Il progetto chiavi in mano realizzato da Atlas Copco è basato su un’architettura modulare, per avere un impianto flessibile, affidabile ed energeticamente efficiente, che riduce al minimo i funzionamenti a vuoto. La richiesta di aria compressa ad alta pressione, a seconda dei formati prodotti delle diverse linee, varia da un minimo di 500 m3/h a un massimo di 3000 m3/h. Per questo è stato proposto un serbatoio di bassa pressione che disaccoppia le due sezioni di compressione rendendo le singole macchine perfettamente indipendenti fra loro, dando una maggiore flessibilità di esercizio e la possibilità di alimentare anche una linea in bassa pressione. Nello specifico sono stati installati due compressori bistadio a vite oil free ZR200-10-50, raffreddati ad acqua con essiccatore ad assorbimento integrato per una compressione fino a 10 bar, e due booster 2DX2-110 Oil Free a pistoni orizzontali e contrapposti. I compressori ZR e i booster DN sono delle unità Plug&Play di semplice installazione e che non necessitano di particolari opere civili.

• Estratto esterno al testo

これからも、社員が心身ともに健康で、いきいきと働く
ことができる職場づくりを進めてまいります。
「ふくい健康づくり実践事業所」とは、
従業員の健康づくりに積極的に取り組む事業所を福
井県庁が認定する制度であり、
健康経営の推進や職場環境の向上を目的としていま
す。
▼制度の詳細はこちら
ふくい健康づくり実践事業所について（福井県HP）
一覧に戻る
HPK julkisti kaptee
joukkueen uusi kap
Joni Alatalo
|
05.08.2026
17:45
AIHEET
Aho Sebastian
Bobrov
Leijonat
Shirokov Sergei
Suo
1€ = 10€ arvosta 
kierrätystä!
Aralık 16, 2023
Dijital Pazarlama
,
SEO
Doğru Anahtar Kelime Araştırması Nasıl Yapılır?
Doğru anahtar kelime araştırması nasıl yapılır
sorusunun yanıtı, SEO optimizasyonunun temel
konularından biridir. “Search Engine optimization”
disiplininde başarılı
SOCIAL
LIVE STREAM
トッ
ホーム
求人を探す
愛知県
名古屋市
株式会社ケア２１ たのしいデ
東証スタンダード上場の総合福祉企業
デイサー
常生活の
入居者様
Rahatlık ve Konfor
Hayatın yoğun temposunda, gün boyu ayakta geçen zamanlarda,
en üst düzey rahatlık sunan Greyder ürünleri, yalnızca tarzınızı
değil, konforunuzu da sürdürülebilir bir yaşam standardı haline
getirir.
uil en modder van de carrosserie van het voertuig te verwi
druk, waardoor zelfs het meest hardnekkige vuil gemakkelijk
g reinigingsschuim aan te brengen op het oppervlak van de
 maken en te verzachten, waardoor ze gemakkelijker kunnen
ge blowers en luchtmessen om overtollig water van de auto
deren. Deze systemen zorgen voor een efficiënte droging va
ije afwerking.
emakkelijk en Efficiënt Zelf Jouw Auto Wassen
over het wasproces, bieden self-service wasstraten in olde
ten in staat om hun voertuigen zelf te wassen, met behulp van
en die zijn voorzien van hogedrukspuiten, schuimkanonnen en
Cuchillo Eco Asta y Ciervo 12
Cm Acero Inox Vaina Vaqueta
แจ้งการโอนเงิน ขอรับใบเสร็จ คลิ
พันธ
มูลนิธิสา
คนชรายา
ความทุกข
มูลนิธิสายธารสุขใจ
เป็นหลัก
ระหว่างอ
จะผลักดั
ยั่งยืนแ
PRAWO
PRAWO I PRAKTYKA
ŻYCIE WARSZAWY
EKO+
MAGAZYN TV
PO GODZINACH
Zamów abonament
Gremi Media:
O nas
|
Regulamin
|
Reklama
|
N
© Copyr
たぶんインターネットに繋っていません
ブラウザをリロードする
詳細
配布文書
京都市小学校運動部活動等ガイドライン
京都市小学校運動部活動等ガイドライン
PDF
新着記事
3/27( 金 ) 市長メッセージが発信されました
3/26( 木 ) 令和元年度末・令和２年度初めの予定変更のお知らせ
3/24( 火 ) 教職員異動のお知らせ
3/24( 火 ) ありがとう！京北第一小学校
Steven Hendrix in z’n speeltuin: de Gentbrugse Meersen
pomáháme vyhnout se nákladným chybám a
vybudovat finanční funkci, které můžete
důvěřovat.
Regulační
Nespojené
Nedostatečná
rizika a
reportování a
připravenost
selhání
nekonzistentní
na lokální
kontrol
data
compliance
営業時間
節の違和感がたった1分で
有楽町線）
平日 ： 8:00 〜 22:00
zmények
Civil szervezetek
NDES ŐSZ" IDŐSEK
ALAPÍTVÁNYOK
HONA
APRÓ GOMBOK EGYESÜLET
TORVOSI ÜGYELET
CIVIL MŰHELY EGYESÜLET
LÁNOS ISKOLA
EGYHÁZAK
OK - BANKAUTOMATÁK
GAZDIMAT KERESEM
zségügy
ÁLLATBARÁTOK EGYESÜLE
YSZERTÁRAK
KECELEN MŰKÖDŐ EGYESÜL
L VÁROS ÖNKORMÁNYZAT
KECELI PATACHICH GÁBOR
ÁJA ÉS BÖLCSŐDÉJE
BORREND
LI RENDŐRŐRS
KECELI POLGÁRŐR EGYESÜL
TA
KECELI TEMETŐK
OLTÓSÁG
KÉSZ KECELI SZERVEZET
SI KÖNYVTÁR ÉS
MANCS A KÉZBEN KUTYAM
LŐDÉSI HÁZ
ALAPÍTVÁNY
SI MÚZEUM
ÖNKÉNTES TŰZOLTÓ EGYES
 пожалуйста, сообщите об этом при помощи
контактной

L’impianto elabora una portata totale di 3.000 m3/h ad una pressione di 32 bar per alimentare due linee di soffiatrici, ed una portata in bassa pressione di 400 m3/h, di servizio. La nuova fornitura si aggiunge alle macchine Atlas Copco già operative da tempo nello stabilimento: un compressore ad inverter ZR160 con relativo booster ed un compressore ZT37. Grazie all’innovativo sistema di supervisione installato, comprendente un PLC e sistemi di misura, è possibile monitorare le portate e le pressioni, i consumi energetici, lo stato di funzionamento di ogni macchina e il consumo dell’intera centrale. Da remoto il cliente ha la possibilità di visualizzare l’andamento dell’impianto in tempo reale, scaricare report su diversi orizzonti temporali e verificare se sono presenti degli allarmi.
“Le Fonti S. Giorgio hanno una lunga storia di purezza da mantenere anche grazie al risparmio energetico. L’energia è infatti un bene prezioso, e gestire al meglio i consumi è un vantaggio sia per chi la utilizza, che può risparmiare sui costi, sia per l’intero sistema ambientale. Quando le aziende si trovano in un territorio così particolare, è doveroso rispettare le risorse e proteggere l’ambiente”, afferma la Dottoressa Gabriella Meloni, Amministratrice di Sarda Acque Minerali.
“Atlas Copco è stata la prima azienda produttrice a ricevere la certificazione “Class Zero” relativa alla normativa ISO 8573-1 che definisce gli standard di purezza dell’aria compressa relativamente alla presenza di particelle di acqua e olio”, afferma Elena Marazzi Product Marketing Manager Atlas Copco, ”a questo si aggiunge che i progettisti Atlas Copco studiano centrali di aria compressa in grado di ottimizzare i consumi energetici”.